Unfortunately HTTP caching is based on exact URIs, and you can't achieve sensible behaviour in your case without forcing clients to do cache revalidation.
If you've had:
GET /farm/123
POST /farm_update/123
You could use Content-Location header to specify that second request modified the first one. AFAIK you can't do that with multiple URIs and I haven't checked if this works at all in popular clients.
The solution is to make pages expire quickly and handle If-Modified-Since or E-Tag with 304 Not Modified status.
You can't cache dynamic content (withouth drawbacks), because... it's dynamic.
In re: SoapBox's answer:
I think If-Modified-Since is the two-stage GET I suggested at the end of my question. It seems like an OK solution where the content is large (i.e. where the cost of doubling the number of requests, and thus the overhead is overcome by the gains of not re-sending content. That isn't true in my example of Farms, since each Farm's information is short.)

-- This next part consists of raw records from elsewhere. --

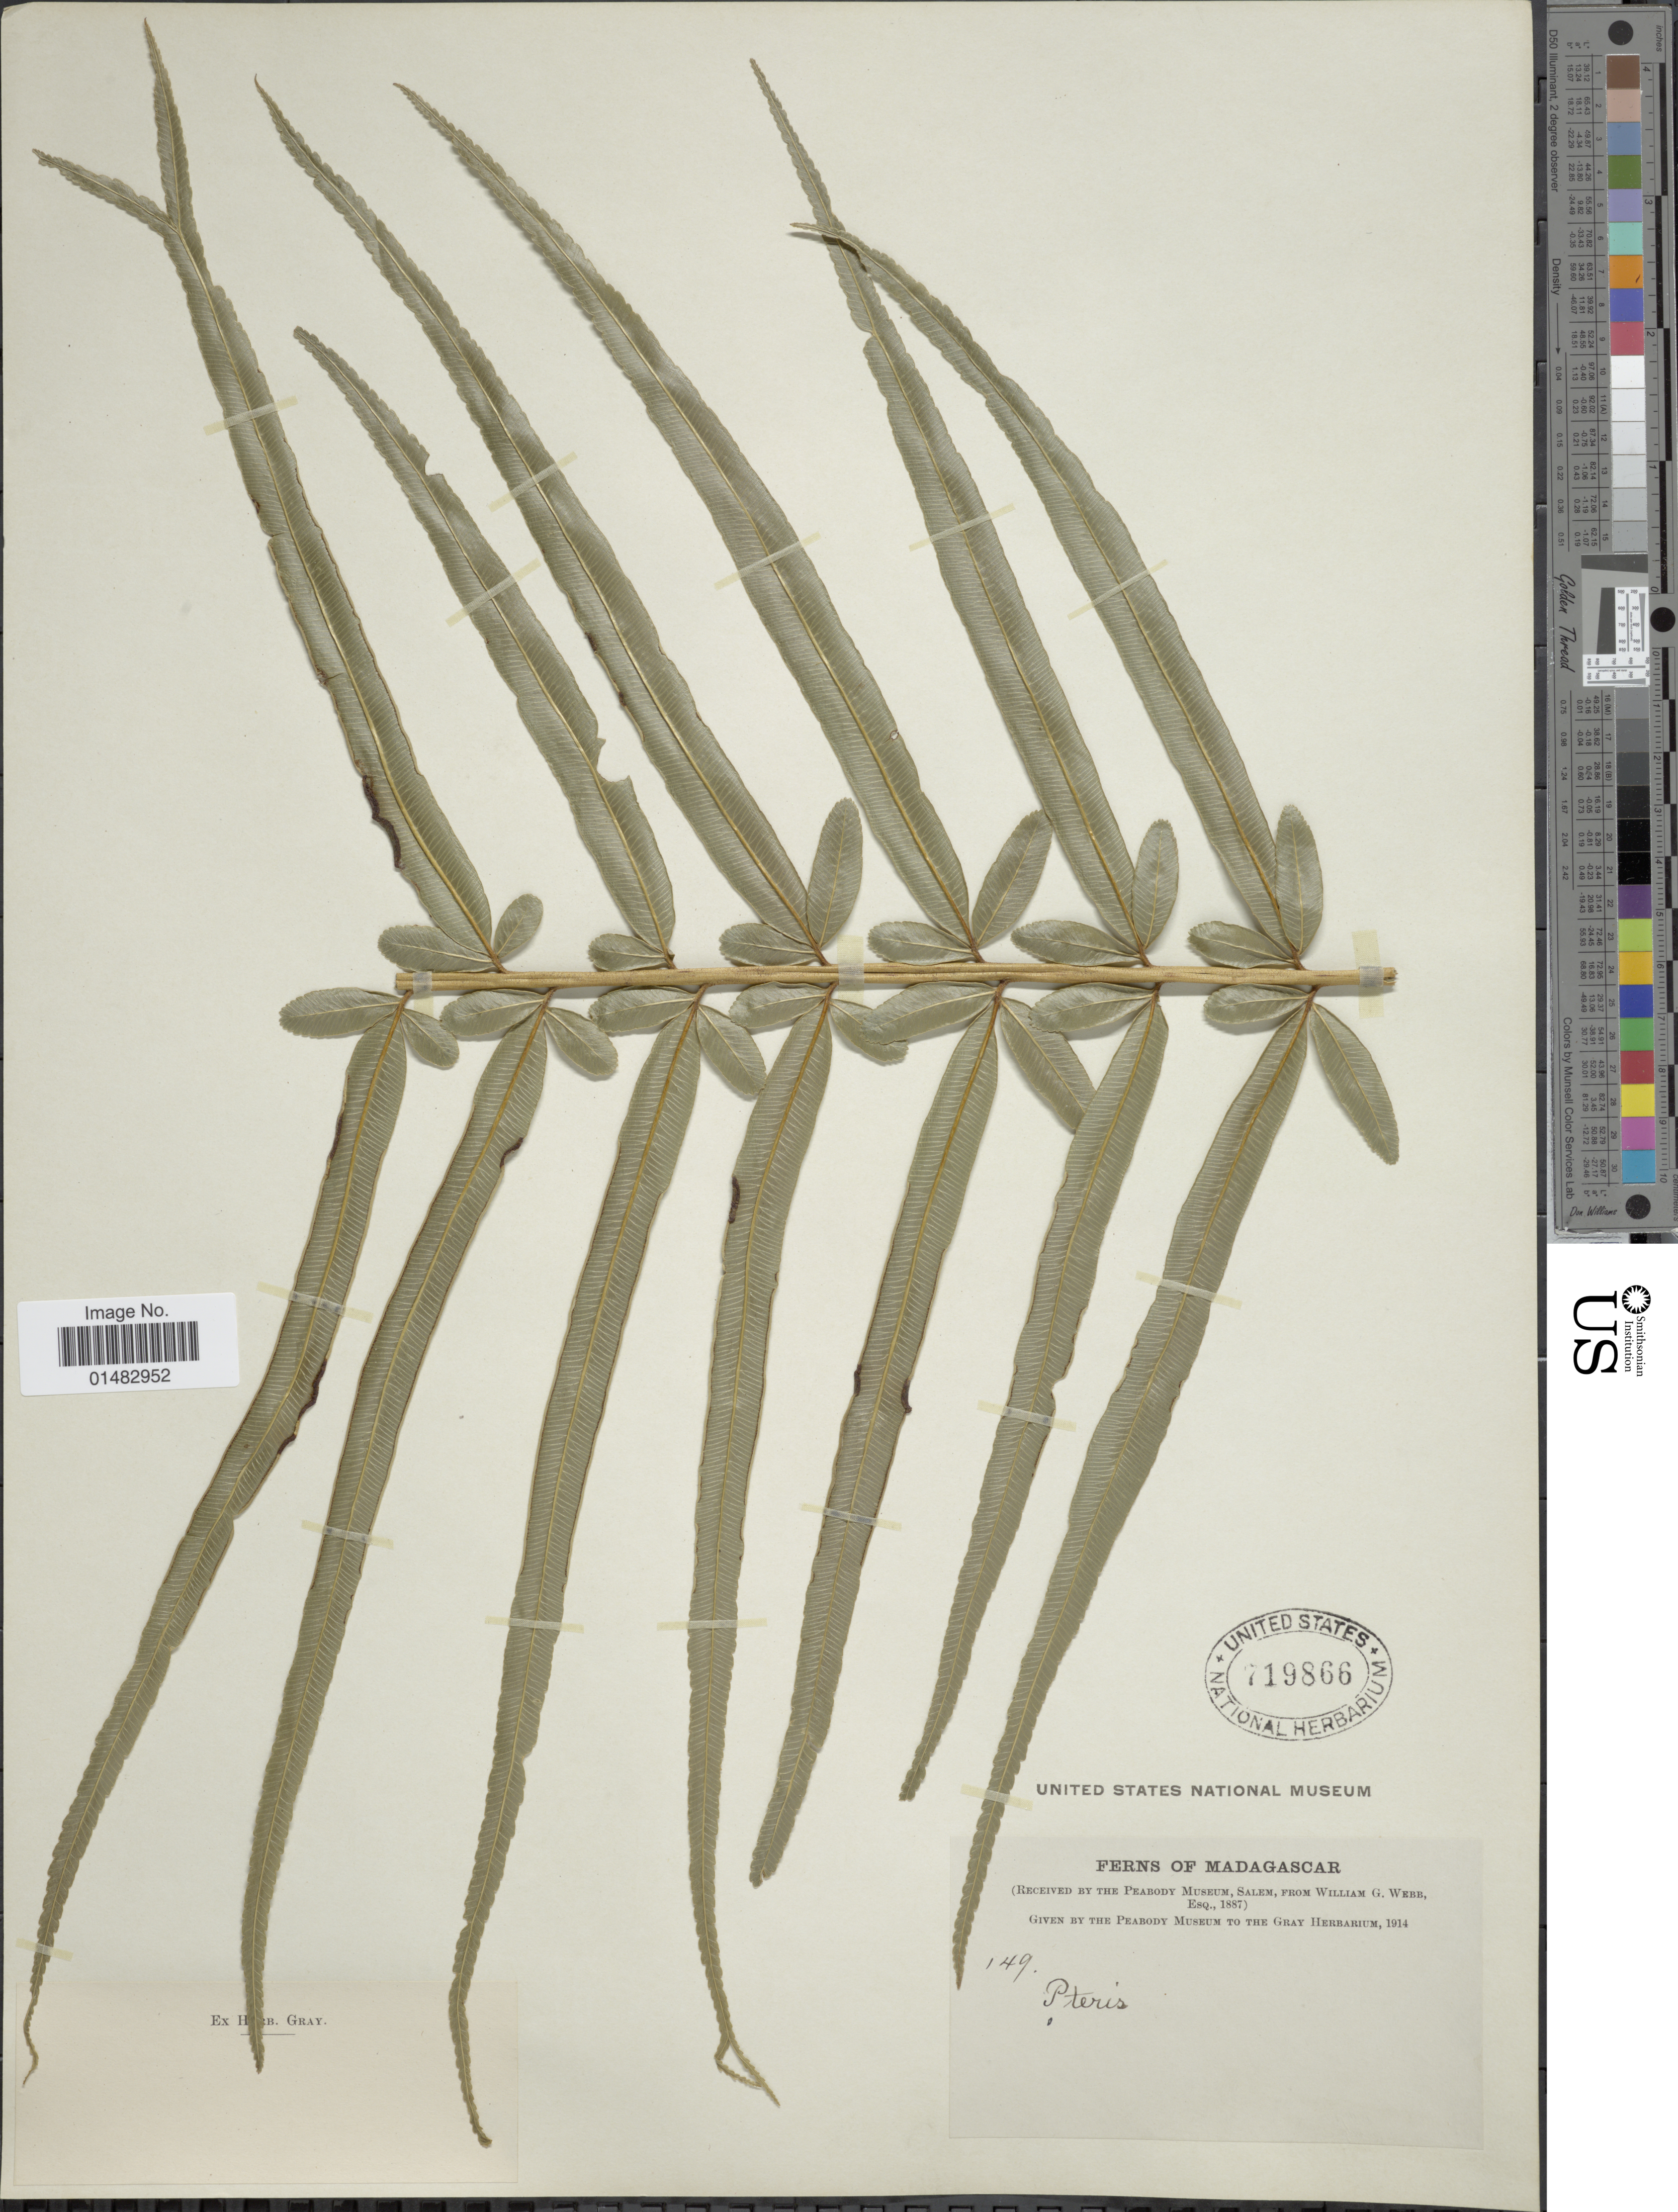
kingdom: Plantae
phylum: Tracheophyta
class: Polypodiopsida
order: Polypodiales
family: Pteridaceae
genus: Pteris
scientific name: Pteris sp.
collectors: ex herb. Gray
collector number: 149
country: Madagascar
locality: Madagascar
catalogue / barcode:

It is perfectly reasonable to build a system that sends encrypted content over an unencrypted (HTTP) channel. Imagine the scenario of a Service Oriented Architecture where updates are infrequent and GETs are (a) frequent, (b) need to be extremely fast, and (c) must be encrypted. You would build a server that requires a FROM header (or, equivalently, an API key in the request parameters), and sends back an asymmetrically-encrypted version of the content for the requester. Asymmetric encryption is slow, but if properly cached, beats the combined SSL handshake (asymmetric encryption) and symmetric content encryption. Adding a cache in front of this server would dramatically speed up GETs.
A caching server could reasonably cache HTTPS GETs for a short period of time. My bank might put a cache-control of about 5 minutes on my account home page and recent transactions. I'm not terribly likely to spend a long time on the site, so sessions won't be very long, and I'll probably end up hitting my account's main page several times while I'm looking for that check I recently sent of to SnorgTees.